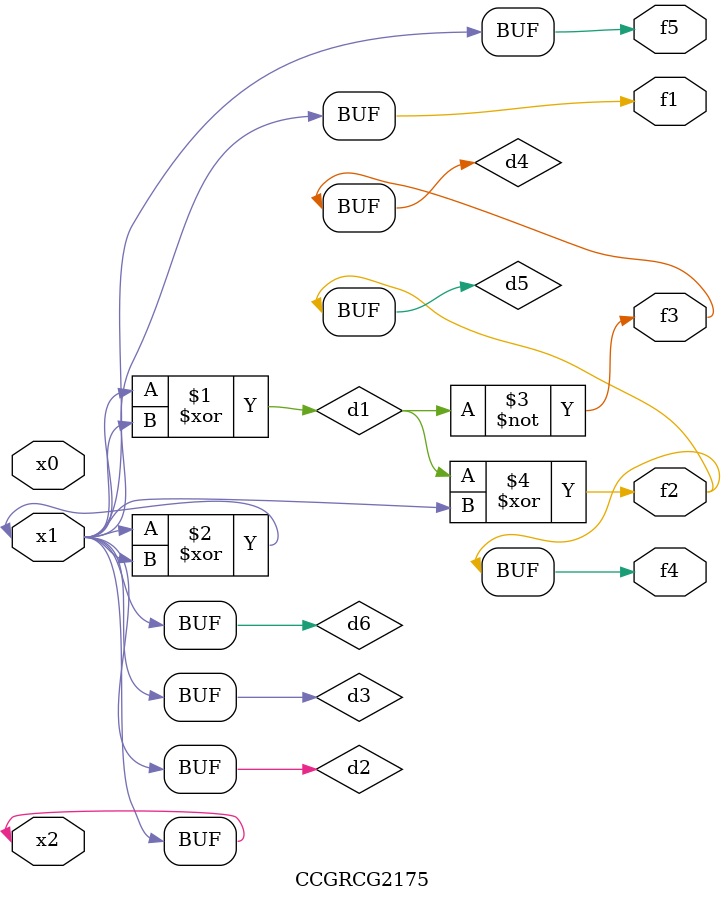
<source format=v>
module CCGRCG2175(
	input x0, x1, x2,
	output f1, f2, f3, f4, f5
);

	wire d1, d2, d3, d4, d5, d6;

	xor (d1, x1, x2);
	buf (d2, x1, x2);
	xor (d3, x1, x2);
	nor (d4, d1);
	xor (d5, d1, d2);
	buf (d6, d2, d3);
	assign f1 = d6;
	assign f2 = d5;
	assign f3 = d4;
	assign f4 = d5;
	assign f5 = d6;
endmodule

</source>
**********
» Exercise instructions
Give the entries back verbatim and omit the images.

» Result below
<source format=v>
module CCGRCG2175(
	input x0, x1, x2,
	output f1, f2, f3, f4, f5
);

	wire d1, d2, d3, d4, d5, d6;

	xor (d1, x1, x2);
	buf (d2, x1, x2);
	xor (d3, x1, x2);
	nor (d4, d1);
	xor (d5, d1, d2);
	buf (d6, d2, d3);
	assign f1 = d6;
	assign f2 = d5;
	assign f3 = d4;
	assign f4 = d5;
	assign f5 = d6;
endmodule

</source>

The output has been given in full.